Task inputs:

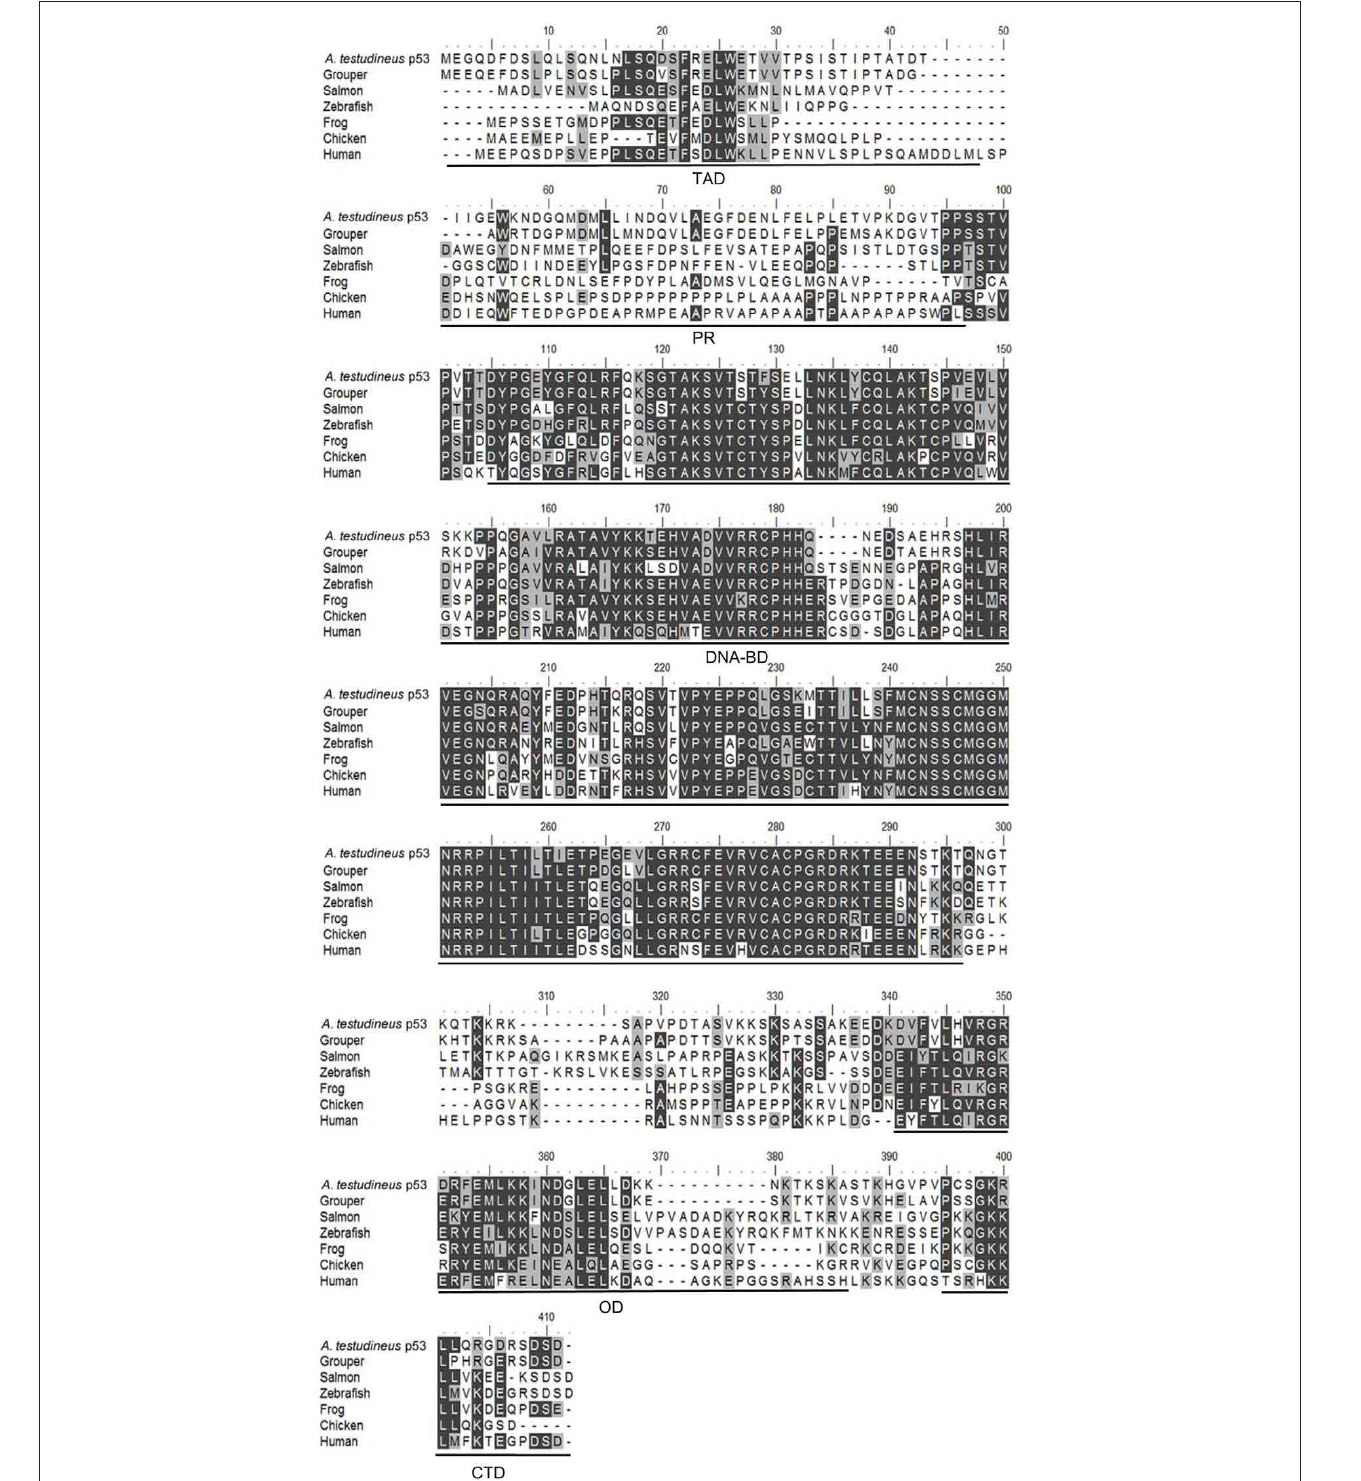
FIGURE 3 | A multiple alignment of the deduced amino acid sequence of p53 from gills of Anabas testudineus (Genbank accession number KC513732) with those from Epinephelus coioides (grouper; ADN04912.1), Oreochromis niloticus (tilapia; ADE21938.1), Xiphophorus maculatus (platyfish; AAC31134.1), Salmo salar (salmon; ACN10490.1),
---
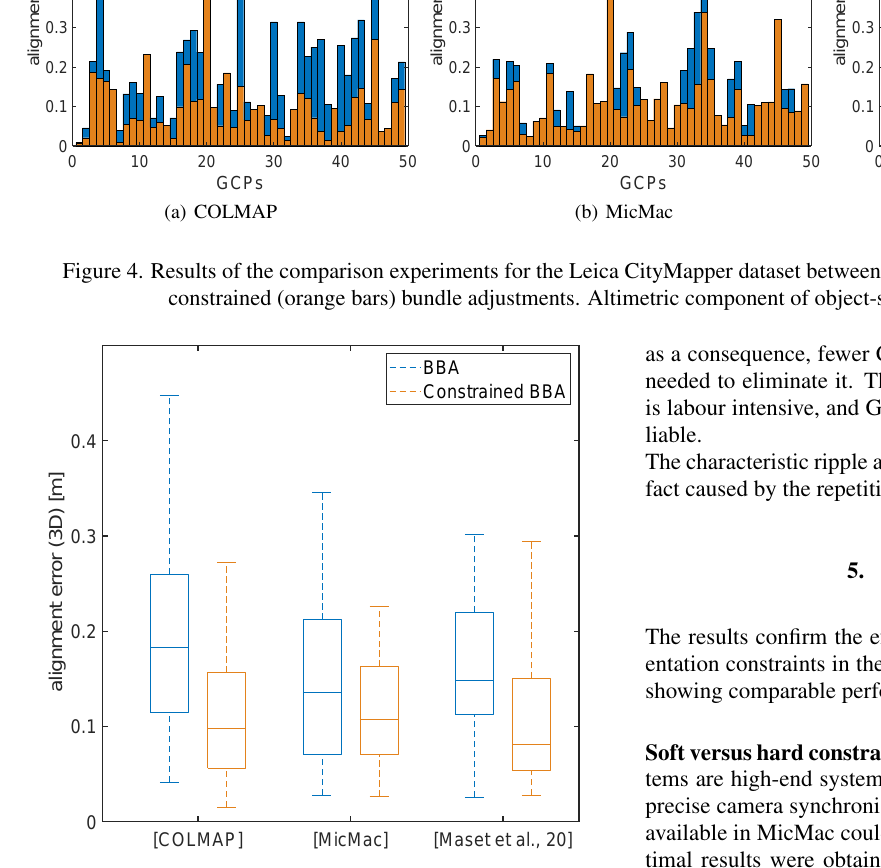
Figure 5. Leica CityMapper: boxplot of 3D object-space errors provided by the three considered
---
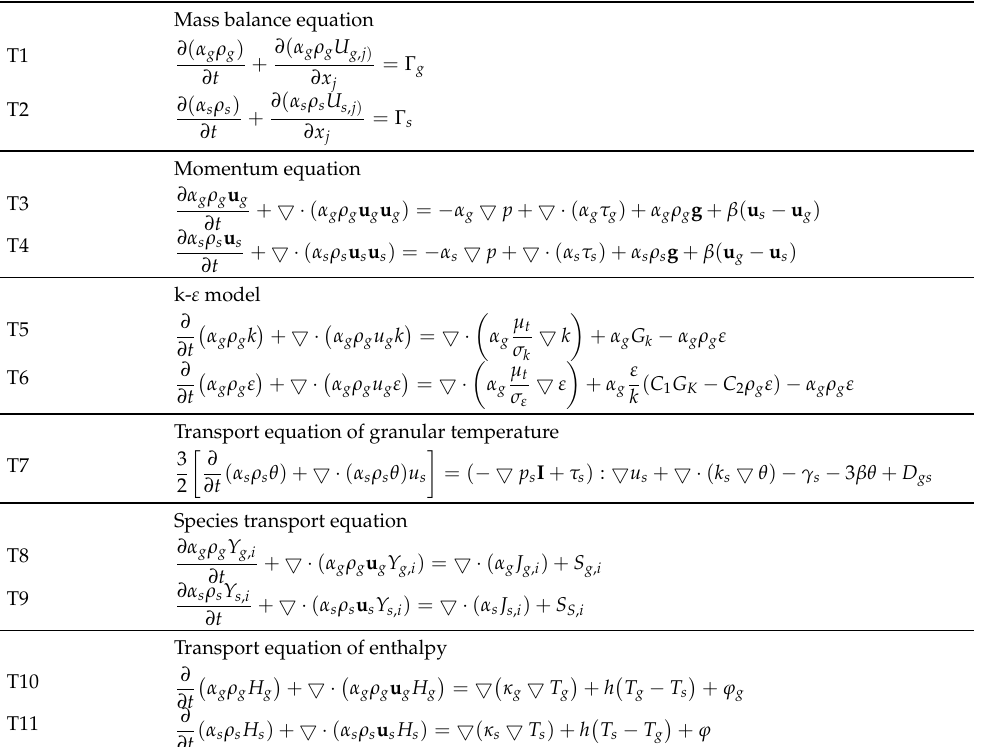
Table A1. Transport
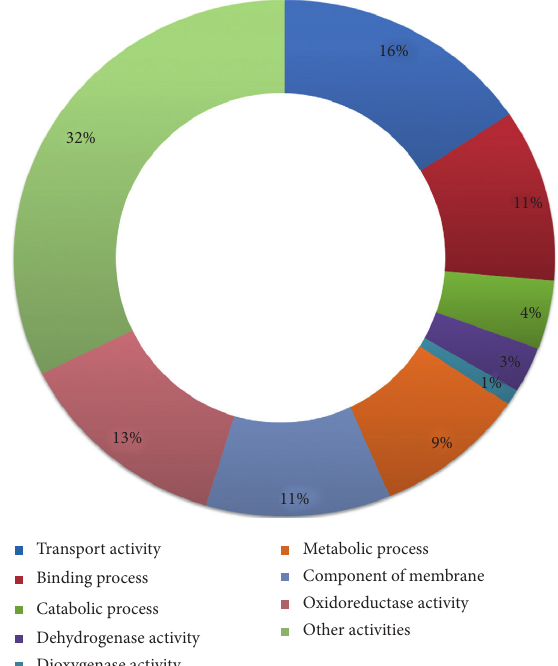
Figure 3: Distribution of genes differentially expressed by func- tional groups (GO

Work request:
Using the entries above, repeat exactly the lines from the one with "Table A1. Transport" to the one with "Figure 3: Distribution", both included, and leave the pictures behind.

Result:
Table A1. Transport
Figure 3: Distribution of genes differentially expressed by func- tional groups (GO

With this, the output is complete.